As of 25 August 2023, the obligations set out in the Digital Services Act (“DSA”) for online platforms and very large search engines became directly applicable throughout the European Union. From the strengthening of online protection for minors, to the extension of transparency obligations on content moderation mechanisms, from the fight against fake news, to the clampdown on the publication of illegal content: let us guide you through the main requirements.

 
  
Before proceeding, it is crucial to recall that only platforms and search engines with an average monthly number of active recipients in the European Union of 45 million or more shall be considered as “very large”. The relevant entities were expressly identified by the European Commission with a specific act dated 25 April 2023, among which we can find – without particular surprises – some major players in the technological field, including Google, Meta, Apple and Microsoft.
  
The strategic importance of such entities is all the more evident if we look at the goal that the European legislator intends to achieve through the DSA, namely the creation of a safe, predictable and trusted online environment that facilitates innovation and effectively protects the fundamental rights of the individual.
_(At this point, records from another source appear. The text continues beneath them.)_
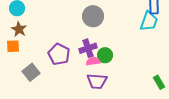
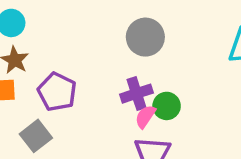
purple pentagon: (59, 54) -> (57, 92), moved
pink semicircle: (93, 61) -> (145, 117), turned -48

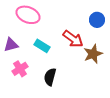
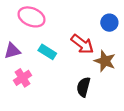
brown star: (93, 54) -> (105, 61), turned -30
black semicircle: (50, 77) -> (83, 87), moved

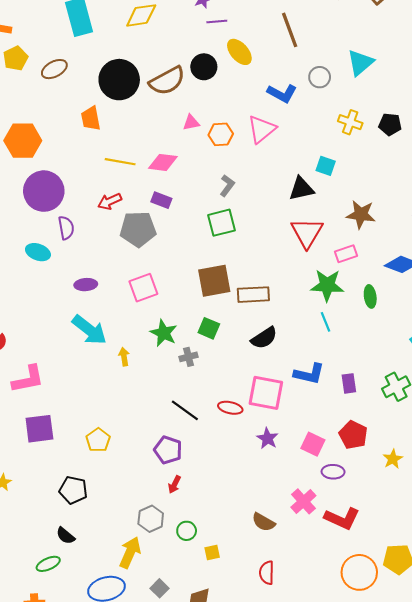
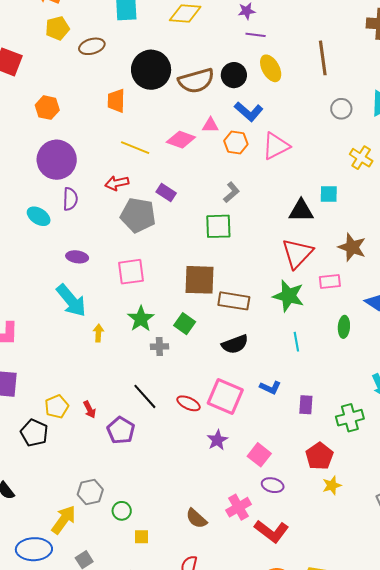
blue L-shape: (282, 93) -> (249, 112), moved
orange hexagon: (23, 141) -> (47, 108), size x0.7
pink diamond: (163, 162) -> (181, 140), moved
cyan square: (326, 166) -> (329, 194), turned -30
green star: (327, 285) -> (288, 296), moved
blue L-shape: (309, 374) -> (270, 388), size x0.7
red pentagon: (353, 435) -> (319, 456), moved
red arrow: (174, 484) -> (90, 410), moved, turned -66
black pentagon: (73, 490) -> (34, 433), moved

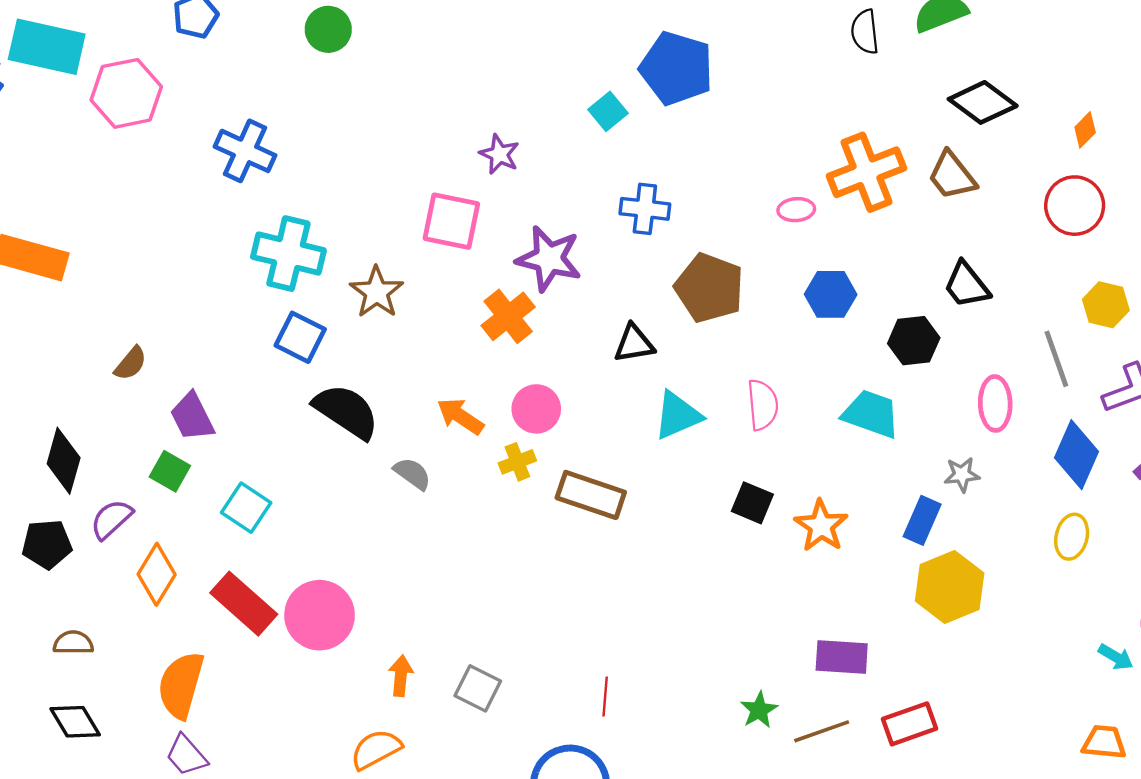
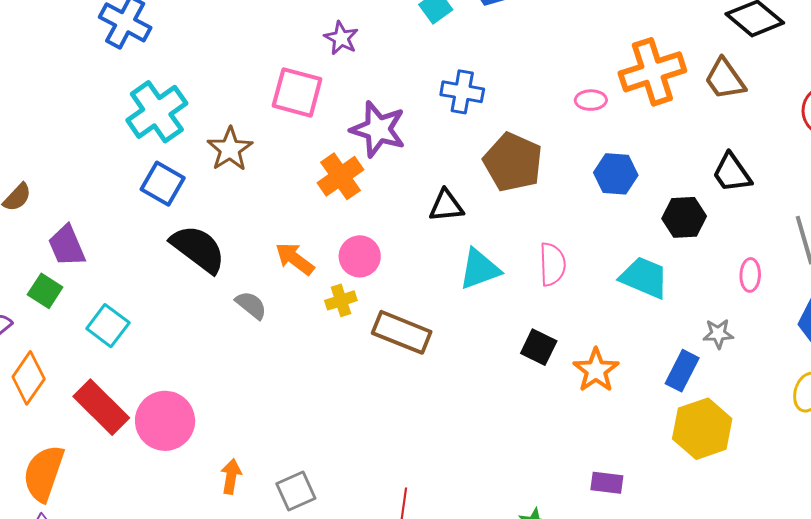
cyan cross: (288, 254) -> (157, 112), turned 38
pink ellipse: (995, 403) -> (750, 275), size x0.7
purple rectangle: (842, 657) -> (607, 483), size x0.7
gray square: (478, 688) -> (296, 491), turned 36

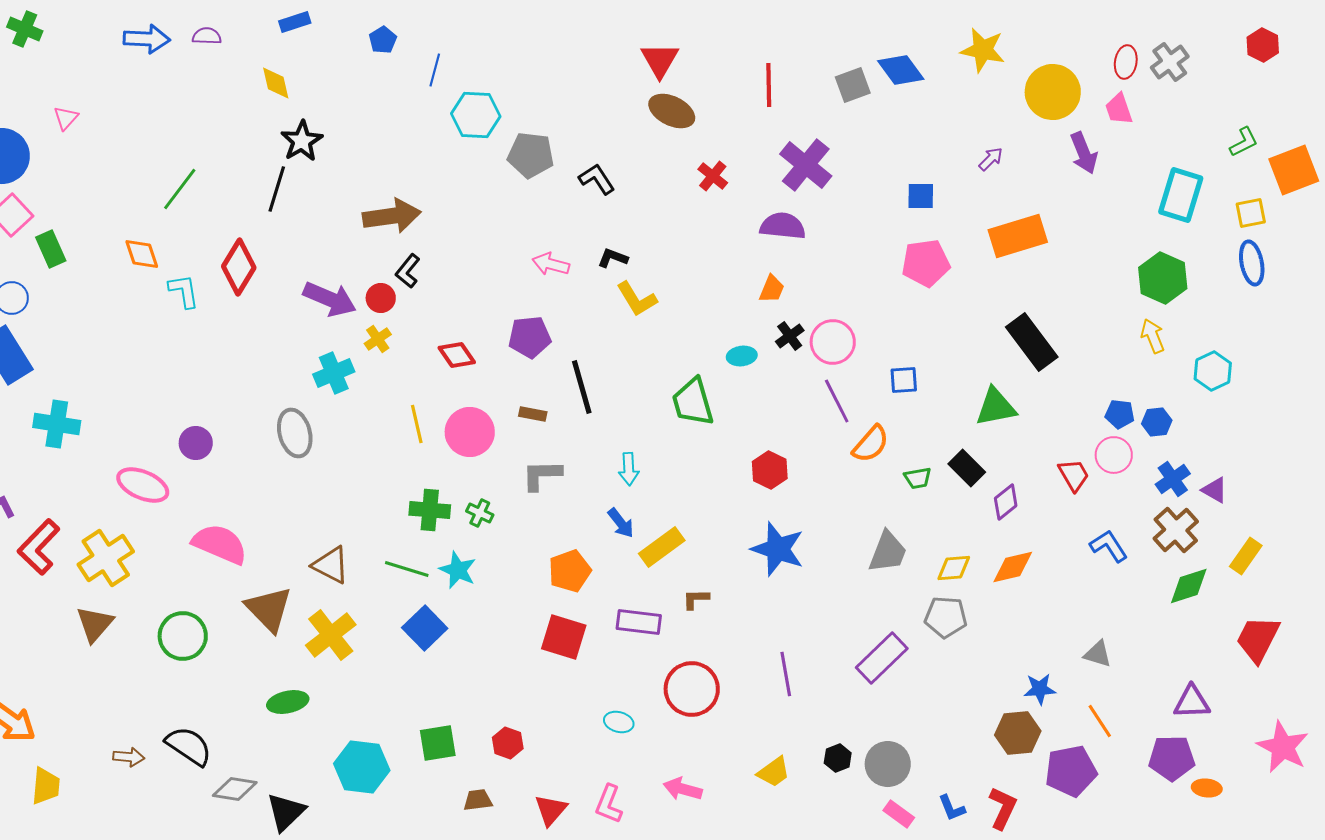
And it is clear that this mission cannot be achieved without taking advantage of the dominant position that the players identified by the Commission hold in the digital market.
 

General obligations

What are the prescriptions imposed by the DSA on such entities? Firstly, we find a series of broader obligations that the DSA addresses to all intermediary service providers falling within its scope, without distinction. These entities are required, in brief, to: 
  • designate a single point of contact to communicate directly with the competent authorities and the recipients of the service;
  • supplementing its terms and conditions by including information on the restrictions imposed, in clear, simple, understandable, user-friendly and unambiguous language;
  • ensure greater transparency of content moderation logics and procedures, with particular focus on algorithmic decision-making processes and human verification and supervision.

  

Obligations regardless of size

Secondly, the DSA specifically tailors some requirements for online platform providers, regardless of their size. Among these, it is worth mentioning the following ones:
  • adopt illegal content reporting mechanisms;
  • provide clear and specific justifications for restrictions imposed in relation to illegal contents or to information incompatible with their terms and conditions of the recipients of the service;
  • ensure access by recipients of the service to an internal complaint handling system related to the services provided;
  • suspend, on a temporary basis, the provision of services to parties that frequently provide manifestly illegal content;
  • design online interfaces so that they enable people to take free and informed decisions, avoiding any manipulation or deception (which should be interpreted, in simple terms, as a general ban on the implementation of dark or deceptive patterns);
  • provide detailed information on advertising activities carried out within the platform, in a clear, concise, unambiguous and real-time manner;
  • ensure greater transparency regarding the use and operation of any content recommendation systems;
  • increase the protection of minors in the digital world, by providing – among other things – an express prohibition on the use of profiling-based advertising;
  • adopt mechanisms for illegal content reporting ;
  • provide clear and specific justifications for restrictions on illegal content or content incompatible with the terms and conditions of the recipient of the service.
 

Obligations exclusive to large online platforms and search engines

Finally, the DSA establishes a series of obligations exclusively dedicated to online platforms and large search engines, which include the duty to:
  • assess the systemic risks arising from the design, operation and use of the service – with particular attention to any algorithmic systems deployed – and duly mitigate such risks;
  • collaborate with the European Commission in the context of responding to critical events;
  • undergo, at their own expense and at least once a year, independent audits to assess the degree of compliance with the DSA;
  • include, among its recommendation systems, at least one option that is not based on the profiling of the recipient of the service;
  • upon request, provide access to the data that are necessary to monitor adherence to the requirements of the DSA;
  • establish an internal independent function to monitor compliance with the DSA.
 

High penalties in the event of violation

Only time will tell us how the entities affected by the obligations hereby described will be able to tackle the burdensome measures envisaged. What we know is that the fines in the event of violation are of absolute relevance, even exceeding those provided for under the GDPR: penalties may in fact amount to up to 6 percent of the annual worldwide turnover of the provider of intermediary services concerned in the preceding financial year.